Our rotation to the National Museum of the Surface Navy at the Battleship IOWA in the largest port complex in the United States (Los Angeles) is not coincidental. We are surrounded by infrastructure and facilities that play significant roles in keeping each of our daily lives free and sustainable. Through this lens we came to the realization that there is truly no better place for the National Museum of the Surface Navy and LA Fleet Week to educate Americans on the important role of our U.S. Navy in our way of life and the future of our nation.

Please donate today to support our efforts in educating the public on the importance of freedom of the seas and our Surface Navy. Click below to donate!

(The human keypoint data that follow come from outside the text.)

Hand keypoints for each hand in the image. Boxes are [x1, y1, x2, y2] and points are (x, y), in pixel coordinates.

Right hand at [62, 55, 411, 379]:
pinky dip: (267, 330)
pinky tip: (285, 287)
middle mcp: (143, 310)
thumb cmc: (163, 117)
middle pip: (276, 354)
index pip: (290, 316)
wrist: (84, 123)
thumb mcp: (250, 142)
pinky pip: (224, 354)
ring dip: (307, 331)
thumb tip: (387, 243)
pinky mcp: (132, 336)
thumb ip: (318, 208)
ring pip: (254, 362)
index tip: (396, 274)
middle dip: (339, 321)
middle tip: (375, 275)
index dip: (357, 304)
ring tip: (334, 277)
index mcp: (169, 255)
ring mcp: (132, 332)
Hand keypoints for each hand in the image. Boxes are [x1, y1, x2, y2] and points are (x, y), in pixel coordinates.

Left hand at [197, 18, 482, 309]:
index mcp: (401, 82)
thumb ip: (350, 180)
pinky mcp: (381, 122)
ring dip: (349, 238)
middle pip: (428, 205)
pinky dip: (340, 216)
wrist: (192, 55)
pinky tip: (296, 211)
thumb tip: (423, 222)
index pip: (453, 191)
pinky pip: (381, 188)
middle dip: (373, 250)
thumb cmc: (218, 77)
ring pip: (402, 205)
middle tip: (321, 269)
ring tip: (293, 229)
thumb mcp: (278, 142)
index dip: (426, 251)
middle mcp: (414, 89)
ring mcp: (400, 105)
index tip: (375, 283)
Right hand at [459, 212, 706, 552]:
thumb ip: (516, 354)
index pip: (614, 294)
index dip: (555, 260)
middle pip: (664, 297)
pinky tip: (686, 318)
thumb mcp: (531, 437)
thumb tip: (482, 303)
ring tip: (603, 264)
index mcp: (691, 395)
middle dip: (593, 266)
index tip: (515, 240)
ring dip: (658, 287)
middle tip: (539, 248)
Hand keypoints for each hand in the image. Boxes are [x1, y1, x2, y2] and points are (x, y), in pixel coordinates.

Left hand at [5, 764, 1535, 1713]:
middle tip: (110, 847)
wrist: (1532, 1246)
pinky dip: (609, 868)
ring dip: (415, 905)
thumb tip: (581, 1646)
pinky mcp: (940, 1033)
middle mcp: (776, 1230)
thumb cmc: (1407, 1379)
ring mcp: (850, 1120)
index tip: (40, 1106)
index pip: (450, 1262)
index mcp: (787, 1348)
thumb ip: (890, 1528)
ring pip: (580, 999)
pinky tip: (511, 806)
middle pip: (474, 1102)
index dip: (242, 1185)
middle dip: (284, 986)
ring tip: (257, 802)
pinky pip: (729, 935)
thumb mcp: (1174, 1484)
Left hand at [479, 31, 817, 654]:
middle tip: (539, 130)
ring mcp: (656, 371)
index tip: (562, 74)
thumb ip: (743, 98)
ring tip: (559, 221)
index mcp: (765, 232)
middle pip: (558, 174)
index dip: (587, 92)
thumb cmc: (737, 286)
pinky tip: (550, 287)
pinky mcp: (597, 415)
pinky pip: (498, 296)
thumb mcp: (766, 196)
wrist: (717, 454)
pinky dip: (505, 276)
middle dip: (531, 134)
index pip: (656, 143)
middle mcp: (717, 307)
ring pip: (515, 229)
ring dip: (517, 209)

As we continue our transition to open the National Museum of the Surface Navy aboard the Battleship IOWA in 2025, we are planning each step and project strategically. These individual steps and projects are implemented as resources permit and most recently, they include the promotion of Jenny Sova to Chief of Staff. Her responsibilities are primarily focused on supporting the executive team in the day-to-day functioning of the organization. This promotion has allowed me to focus more of my efforts on building relationships, meeting with donors and supporters, and asking for investments to bring alive the National Museum of the Surface Navy.

Unfortunately, like all endeavors in life, we are occasionally faced with challenges that we must overcome. After twenty years of involvement in the Battleship IOWA, I have seen more than my fair share and we have overcome all of them. While I am happy for her I am sad to announce that Joleen Deatherage, our Vice President of Development & Marketing, has accepted a role as executive director of an arts museum. Although she has accepted a full-time executive position elsewhere she is honored to become a member of our volunteer crew and has committed to remaining engaged as a supporter. 

Personally, I am proud of what she has accomplished, her leadership and formation of the development team, and for becoming an executive director in an area she is truly passionate about. While these changes are difficult, the promotion of Jenny Sova to Chief of Staff has allowed me to temporarily fill the vacancy left by Joleen and further execute on our capital campaign strategy. In addition, we are in the process of filling the role of Major Donor Relations and Stewardship Officer to work with our donors, boards, and leadership to engage and involve investors in the museum and mission.

The leadership team is working on a longer-term project plan that will be focused on the continued modification of our organizational infrastructure to accommodate the opening of the National Museum in 2025. We have already accomplished several projects related to the museum and we continue to accelerate the process as investments are made.

Next week, we celebrate ten years since the Navy called us and informed our organization that they were donating the ship to us. Statistically about thirty percent of businesses will survive until their tenth year in business and I must imagine that it is an even smaller percentage of them that are expanding to a national scope.

As we commemorate this landmark (and thirteen years since the formation of this organization), we celebrate your support of the museum over this decade with the opening of Vicky’s Doghouse, offering outdoor dining on the newly refurbished fantail.

Vicky’s is presented by the Navy Supply Corps Foundation, with additional support from Fast Lane Transportation, Bragg Crane, and the committed and dedicated efforts by the crew of the Battleship IOWA.

In celebration of ten years and your support, please join us between September 7th and September 30th to enjoy a donor and supporter discount of 20% at Vicky’s Doghouse

Simply tell Vicky’s crew that you love Vicky and are a donor and supporter. The food is great and the view is awesome! 
Join us in watching freedom of the seas in action at the Port of Los Angeles aboard the Battleship IOWA.

In closing, thank you for your support. I look forward to seeing you onboard. Please let me know what our crew can do to make your experience more impactful.

My best wishes for a safe and blessed Labor Day weekend.